Re: Another Jupiter impact earlier today?
NASA Story on Jupiter Impacts
""Jupiter is a big gravitational vacuum cleaner," says co-author and JPL astronomer Glenn Orton. "It is clear now that relatively small objects left over from the formation of the solar system 4.5 billion years ago still hit Jupiter frequently."
The impacts are bright enough to see through backyard telescopes on Earth. Indeed, amateur astronomers were the first to detect them, recording two fireballs in 2010 alone—one on June 3rd and another on August 20th. "

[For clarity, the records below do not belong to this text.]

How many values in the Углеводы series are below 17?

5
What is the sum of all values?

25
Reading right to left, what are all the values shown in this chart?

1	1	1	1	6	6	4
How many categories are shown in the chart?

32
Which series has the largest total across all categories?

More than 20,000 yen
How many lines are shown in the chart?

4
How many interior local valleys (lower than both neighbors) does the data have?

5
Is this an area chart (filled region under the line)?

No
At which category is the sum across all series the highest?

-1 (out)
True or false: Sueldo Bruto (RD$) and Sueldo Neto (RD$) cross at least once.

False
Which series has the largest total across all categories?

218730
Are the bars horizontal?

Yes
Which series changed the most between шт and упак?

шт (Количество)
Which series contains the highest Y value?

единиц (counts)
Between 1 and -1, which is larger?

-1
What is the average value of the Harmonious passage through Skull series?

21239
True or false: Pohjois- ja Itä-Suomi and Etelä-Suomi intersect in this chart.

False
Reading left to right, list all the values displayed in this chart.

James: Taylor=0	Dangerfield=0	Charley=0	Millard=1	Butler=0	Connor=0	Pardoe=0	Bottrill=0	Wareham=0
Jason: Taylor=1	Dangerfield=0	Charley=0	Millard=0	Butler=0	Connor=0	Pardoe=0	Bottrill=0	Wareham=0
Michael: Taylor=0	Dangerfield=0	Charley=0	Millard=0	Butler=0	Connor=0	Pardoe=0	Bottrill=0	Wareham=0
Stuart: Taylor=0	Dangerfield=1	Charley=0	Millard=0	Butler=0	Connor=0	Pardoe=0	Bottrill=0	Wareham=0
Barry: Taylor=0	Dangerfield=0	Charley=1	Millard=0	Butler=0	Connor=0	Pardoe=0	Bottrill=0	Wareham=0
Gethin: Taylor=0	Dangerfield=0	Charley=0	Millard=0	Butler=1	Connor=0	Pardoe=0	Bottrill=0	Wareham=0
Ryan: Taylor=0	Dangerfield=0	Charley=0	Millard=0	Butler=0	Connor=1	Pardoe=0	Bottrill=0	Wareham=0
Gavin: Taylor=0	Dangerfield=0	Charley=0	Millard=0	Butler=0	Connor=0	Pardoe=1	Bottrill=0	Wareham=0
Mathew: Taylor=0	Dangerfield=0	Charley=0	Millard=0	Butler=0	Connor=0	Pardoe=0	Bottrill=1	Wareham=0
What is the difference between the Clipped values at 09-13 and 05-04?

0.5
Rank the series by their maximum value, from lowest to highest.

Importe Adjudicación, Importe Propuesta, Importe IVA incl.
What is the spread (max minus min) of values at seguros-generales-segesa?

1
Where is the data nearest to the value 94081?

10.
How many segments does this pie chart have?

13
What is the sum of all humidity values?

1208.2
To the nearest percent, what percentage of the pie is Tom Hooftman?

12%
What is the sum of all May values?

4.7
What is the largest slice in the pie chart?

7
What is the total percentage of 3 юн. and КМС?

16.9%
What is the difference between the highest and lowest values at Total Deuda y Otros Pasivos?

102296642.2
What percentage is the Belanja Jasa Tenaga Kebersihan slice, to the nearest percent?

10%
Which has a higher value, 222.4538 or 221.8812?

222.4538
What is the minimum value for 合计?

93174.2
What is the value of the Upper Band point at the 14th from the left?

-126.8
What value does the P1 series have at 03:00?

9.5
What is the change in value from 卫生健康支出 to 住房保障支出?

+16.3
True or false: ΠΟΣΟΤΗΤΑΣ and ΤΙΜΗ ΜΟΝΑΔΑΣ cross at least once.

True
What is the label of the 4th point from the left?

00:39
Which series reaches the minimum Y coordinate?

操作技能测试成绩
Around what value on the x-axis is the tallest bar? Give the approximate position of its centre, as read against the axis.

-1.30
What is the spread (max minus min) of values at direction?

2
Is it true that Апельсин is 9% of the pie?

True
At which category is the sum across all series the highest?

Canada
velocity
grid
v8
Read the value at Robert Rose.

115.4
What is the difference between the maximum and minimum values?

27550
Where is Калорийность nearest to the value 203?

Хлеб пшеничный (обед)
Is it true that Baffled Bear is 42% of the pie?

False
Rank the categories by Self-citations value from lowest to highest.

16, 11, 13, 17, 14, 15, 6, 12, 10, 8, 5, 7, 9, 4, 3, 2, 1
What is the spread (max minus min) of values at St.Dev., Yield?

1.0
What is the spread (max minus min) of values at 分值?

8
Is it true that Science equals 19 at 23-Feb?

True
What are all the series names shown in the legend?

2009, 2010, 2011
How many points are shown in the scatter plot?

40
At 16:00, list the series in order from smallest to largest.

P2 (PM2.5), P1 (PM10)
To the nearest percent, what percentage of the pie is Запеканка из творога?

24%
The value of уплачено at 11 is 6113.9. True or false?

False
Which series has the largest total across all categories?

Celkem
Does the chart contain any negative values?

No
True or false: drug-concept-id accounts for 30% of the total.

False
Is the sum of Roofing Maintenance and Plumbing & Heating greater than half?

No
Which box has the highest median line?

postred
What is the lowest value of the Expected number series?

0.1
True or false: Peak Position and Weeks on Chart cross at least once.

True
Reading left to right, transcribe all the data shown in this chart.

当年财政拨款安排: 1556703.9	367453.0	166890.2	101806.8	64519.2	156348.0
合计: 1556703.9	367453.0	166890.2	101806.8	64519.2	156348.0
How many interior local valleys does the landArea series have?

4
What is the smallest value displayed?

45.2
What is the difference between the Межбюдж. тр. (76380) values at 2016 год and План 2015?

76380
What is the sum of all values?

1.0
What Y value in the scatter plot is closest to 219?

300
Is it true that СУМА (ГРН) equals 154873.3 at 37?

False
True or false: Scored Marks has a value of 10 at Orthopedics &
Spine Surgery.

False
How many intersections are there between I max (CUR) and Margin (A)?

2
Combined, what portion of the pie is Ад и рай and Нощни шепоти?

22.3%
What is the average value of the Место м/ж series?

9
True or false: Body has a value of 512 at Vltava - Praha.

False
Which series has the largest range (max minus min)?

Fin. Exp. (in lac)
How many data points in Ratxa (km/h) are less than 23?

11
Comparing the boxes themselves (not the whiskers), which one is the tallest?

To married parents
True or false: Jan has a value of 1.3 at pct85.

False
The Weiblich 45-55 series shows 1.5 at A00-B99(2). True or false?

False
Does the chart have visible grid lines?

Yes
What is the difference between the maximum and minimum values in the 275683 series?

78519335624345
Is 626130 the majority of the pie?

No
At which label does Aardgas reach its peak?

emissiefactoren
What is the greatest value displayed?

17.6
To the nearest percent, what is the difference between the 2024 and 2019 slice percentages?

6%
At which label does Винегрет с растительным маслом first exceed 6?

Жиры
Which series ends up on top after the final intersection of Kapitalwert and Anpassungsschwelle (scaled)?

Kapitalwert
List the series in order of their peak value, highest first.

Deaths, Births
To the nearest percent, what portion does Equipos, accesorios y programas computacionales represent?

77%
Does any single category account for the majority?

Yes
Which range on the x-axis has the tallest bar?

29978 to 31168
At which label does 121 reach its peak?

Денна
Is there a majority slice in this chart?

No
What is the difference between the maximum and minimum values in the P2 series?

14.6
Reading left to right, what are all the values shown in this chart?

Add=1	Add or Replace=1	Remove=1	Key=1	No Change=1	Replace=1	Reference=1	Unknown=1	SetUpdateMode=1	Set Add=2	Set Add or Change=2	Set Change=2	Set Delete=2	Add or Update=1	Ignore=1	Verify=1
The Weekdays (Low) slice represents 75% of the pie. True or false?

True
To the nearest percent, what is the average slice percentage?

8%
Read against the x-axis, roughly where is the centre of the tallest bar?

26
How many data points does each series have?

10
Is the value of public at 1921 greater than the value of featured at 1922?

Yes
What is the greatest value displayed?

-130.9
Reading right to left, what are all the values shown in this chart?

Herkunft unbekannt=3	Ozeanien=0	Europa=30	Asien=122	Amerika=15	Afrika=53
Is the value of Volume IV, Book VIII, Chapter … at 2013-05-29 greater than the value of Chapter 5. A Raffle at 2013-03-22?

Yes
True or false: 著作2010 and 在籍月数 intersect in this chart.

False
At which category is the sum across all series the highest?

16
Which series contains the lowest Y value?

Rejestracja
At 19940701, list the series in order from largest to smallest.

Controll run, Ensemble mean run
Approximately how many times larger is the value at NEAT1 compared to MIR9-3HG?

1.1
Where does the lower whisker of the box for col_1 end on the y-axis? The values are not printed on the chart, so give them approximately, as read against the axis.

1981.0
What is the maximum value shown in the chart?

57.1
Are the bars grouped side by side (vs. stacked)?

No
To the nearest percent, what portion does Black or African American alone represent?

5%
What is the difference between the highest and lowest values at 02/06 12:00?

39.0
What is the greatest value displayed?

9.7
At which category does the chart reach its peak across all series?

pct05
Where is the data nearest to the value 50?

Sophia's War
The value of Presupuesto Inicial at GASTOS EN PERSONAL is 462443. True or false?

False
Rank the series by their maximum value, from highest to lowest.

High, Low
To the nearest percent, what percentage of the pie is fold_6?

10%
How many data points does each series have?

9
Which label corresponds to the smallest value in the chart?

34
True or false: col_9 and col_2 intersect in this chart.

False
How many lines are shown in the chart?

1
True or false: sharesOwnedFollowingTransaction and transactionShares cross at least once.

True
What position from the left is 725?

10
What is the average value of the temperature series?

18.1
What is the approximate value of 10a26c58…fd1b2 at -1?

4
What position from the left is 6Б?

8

""It is interesting to note that while Earth gets smacked by a 10-meter-sized object about every 10 years on average, it looks as though Jupiter gets hit with the same-sized object [as much as] a few times each month," comments Don Yeomans, manager of the Near-Earth Object Program Office at JPL, who was not directly involved in the study.
Learning how often Jupiter is hit can tell astronomers something about the meteoroid population throughout the solar system—a matter of considerable interest right here on Earth. Just yesterday on Sept. 8th, a 10-meter class asteroid named 2010 RF12 flew past our planet without hitting. A somewhat smaller space rock, 2008 TC3, actually burned up in the atmosphere above Sudan two years ago.
"The Jupiter impact rate is still being refined," adds Yeomans, "and studies like this one help to do just that."